Are there any studies on how rapamycin affects EZ water in the body?

Hello! Brandon here from the Clinical Team.

To provide a quick outline for the audience: Exclusion Zone (EZ) water is still a theoretical, controversial field. Imagine when water touches certain surfaces inside your body (like cell membranes or proteins), the water molecules line up in a neat, organized way instead of being jumbled. This neat layer of water pushes away particles and waste, creating a “clean zone” (the exclusion zone). The structured water layer is slightly negatively charged, and the nearby regular water is more positive. That separation of charges is like a tiny battery inside your body. Light (especially infrared, like warmth from the sun or body heat) can make this “battery” layer bigger.

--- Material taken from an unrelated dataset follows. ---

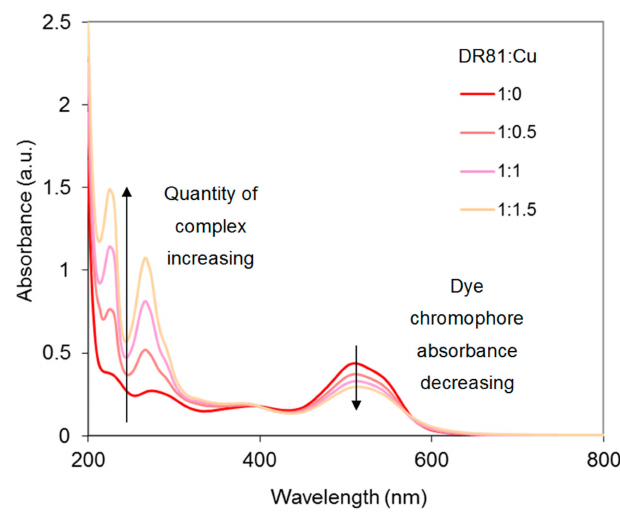
Figure 14. Absorbance spectra of the dye/copper-phenanthroline system at pH 10.7, with Cu:Phen molar ratio = 1:2 and [DR81] = 10 µ M, for different DR81:Cu molar ratios.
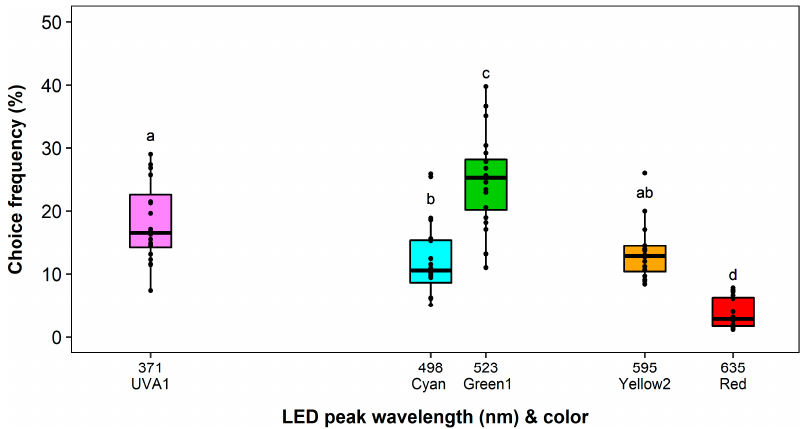
Figure 3. Wavelength preferences of Frankliniella occidentalis in multiple-choice experiment with light- emitting diodes (LEDs) in the complete spectral range of ultraviolet and visible light. See Table 1 and Figure 2 for LED color specifications. Significant differences are indicated by different letters (generalized linear model, Tukey test, p < 0.05, n = 20).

Some proposed benefits are:

  • More energy: The charge separation could give cells an extra energy boost, like topping up a battery.

  • Cell cleanup: By pushing away junk and waste, it may help cells stay organized (some overlap here with the autophagy process of approaches such as low dose rapamycin, intermittent fasting, etc.)

  • Hydration: EZ water may improve how water is stored and used in tissues.

On the other hand, the unknowns include:

  • Not proven yet: Most of this research is experimental in the lab, not fully confirmed in living humans.

  • Overhyped products: Some supplements or “structured water” drinks make big claims without real evidence.

  • No direct harms known, but the main “risk” is relying on it instead of proven health approaches.

I took a look, and there aren’t peer-reviewed studies directly testing rapamycin’s effects on EZ water (exclusion-zone/fourth-phase water) in either humans or animals. I couldn’t find any paper that measures EZ size or properties before/after rapamycin exposure.

So, we must rely on what we do know and offer hypotheses based on this:

  • The EZ water concept has some experimental reports but is still controversial, with active debate about mechanisms and biological significance.

  • There are lab studies showing certain health-promoting agents can change EZ size in model systems (e.g., around Nafion), but rapamycin hasn’t been tested in those paradigms.

  • Independently, rapamycin clearly modulates mitochondrial function and mTOR signaling (e.g., alters respiration, oxidative capacity, autophagy), but none of these mainstream studies assess EZ water.

Bottom line: there’s no direct evidence tying rapamycin to changes in EZ/“structured” water. If you’re exploring rapamycin mechanisms, the strongest literature remains on mTORC1 inhibition → autophagy/mitophagy, shifts in mitochondrial respiration, and downstream metabolic effects—not EZ water.